#### [What you will do]
Look through the listing below and give the number of lines that hold "domowych". Say nothing more.

#### [The records]
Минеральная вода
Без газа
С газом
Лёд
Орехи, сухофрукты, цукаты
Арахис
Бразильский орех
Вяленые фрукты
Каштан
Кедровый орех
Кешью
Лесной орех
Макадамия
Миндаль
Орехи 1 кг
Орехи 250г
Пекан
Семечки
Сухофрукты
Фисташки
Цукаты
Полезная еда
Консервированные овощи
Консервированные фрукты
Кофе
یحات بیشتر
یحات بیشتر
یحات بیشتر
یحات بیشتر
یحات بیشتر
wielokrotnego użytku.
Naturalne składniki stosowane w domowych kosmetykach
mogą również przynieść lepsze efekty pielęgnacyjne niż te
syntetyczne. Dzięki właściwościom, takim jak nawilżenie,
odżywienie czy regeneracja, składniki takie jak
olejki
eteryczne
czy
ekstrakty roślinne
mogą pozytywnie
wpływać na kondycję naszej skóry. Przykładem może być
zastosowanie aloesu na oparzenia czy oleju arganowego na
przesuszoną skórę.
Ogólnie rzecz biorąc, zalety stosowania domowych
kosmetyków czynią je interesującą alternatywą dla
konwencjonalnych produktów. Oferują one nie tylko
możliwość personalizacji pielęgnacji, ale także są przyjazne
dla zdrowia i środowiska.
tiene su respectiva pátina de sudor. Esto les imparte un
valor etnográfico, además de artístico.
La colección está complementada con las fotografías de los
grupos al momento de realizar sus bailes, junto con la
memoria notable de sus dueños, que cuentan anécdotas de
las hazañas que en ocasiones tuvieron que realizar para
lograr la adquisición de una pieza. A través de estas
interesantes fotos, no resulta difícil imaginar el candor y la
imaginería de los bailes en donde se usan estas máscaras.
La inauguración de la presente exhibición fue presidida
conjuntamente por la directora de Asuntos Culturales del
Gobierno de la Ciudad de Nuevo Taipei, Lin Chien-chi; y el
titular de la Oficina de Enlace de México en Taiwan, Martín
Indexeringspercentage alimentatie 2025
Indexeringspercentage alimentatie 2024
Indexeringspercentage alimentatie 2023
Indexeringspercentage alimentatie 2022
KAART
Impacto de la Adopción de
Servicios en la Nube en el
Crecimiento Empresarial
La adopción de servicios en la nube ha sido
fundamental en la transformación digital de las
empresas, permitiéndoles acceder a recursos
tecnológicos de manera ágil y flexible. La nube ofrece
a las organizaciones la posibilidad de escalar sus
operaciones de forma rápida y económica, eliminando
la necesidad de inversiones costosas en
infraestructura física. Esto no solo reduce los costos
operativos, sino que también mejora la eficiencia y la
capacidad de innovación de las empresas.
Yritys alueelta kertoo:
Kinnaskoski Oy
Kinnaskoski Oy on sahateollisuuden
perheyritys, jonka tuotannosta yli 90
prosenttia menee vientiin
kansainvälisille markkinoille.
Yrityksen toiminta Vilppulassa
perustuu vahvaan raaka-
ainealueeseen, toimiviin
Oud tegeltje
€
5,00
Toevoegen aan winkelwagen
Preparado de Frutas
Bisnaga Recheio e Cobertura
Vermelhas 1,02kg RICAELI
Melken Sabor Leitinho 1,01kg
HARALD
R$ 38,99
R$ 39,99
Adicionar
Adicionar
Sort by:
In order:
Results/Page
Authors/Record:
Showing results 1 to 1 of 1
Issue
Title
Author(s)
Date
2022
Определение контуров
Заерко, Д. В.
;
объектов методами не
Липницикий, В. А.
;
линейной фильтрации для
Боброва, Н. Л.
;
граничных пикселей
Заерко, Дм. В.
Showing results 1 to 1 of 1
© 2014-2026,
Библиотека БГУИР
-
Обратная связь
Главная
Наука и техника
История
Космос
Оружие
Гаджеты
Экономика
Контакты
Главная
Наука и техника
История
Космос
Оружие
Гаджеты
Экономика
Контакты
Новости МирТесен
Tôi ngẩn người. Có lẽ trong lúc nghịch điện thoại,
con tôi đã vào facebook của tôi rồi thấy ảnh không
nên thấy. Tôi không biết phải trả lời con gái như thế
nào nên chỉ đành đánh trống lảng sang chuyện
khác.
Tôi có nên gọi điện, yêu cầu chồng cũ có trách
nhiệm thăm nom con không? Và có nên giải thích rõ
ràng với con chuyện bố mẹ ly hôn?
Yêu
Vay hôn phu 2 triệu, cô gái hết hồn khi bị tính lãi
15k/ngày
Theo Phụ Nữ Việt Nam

#### [Solution to this task]
2